In this study, Lopez et al. examined the uptake of As(III) versus As(V) by periphytic biofilms. They also fed these biofilms to larval mayflies. Both oxidation states of As were taken up by the biofilms, leading to ~6,000 times higher As concentrations relative to the initial solutions. However, the concentrations present in the larval mayflies were diluted relative to the biofilms (for both oxidation states), showing that As was not biomagnified in this food chain and suggesting that As was sequestered in the biofilm in a form that was not bioavailable. The authors used X-ray fluorescence imaging performed on beamline 2-3 at the Stanford Synchrotron Radiation Lightsource (SSRL) to examine the speciation of As in periphytic biofilms under their different experimental conditions. This showed that (1) As was associated with iron regardless of its initial oxidation state and (2) As(III) was oxidized to As(V) when taken up by the periphyton biofilm. The authors t concluded that the periphyton biofilm sequestered As by oxidizing As(III) to As(V), possibly via redox active iron or manganese oxides present within the biofilm. The As(V) then adsorbed strongly to iron oxides.
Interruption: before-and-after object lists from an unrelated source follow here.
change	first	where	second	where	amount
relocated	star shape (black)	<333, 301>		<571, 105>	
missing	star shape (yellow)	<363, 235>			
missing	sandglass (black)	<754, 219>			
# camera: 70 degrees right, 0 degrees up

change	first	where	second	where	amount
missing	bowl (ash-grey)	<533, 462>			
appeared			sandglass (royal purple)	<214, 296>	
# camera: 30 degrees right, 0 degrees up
In summary, Lopez et al. have demonstrated the ability of benthic periphytic biofilms to accumulate As(V) and As(III) efficiently, without transferring As to higher trophic levels. This likely was because As was sequestered in a strongly adsorbed As(V) complex on iron oxide surfaces.
Lopez, A., et al. 2018. “Periphyton and Abiotic Factors Influencing Arsenic Speciation in Aquatic Environments,” Environmental Toxicology 37(3), 903–13. [DOI:10.1002/etc.4025.].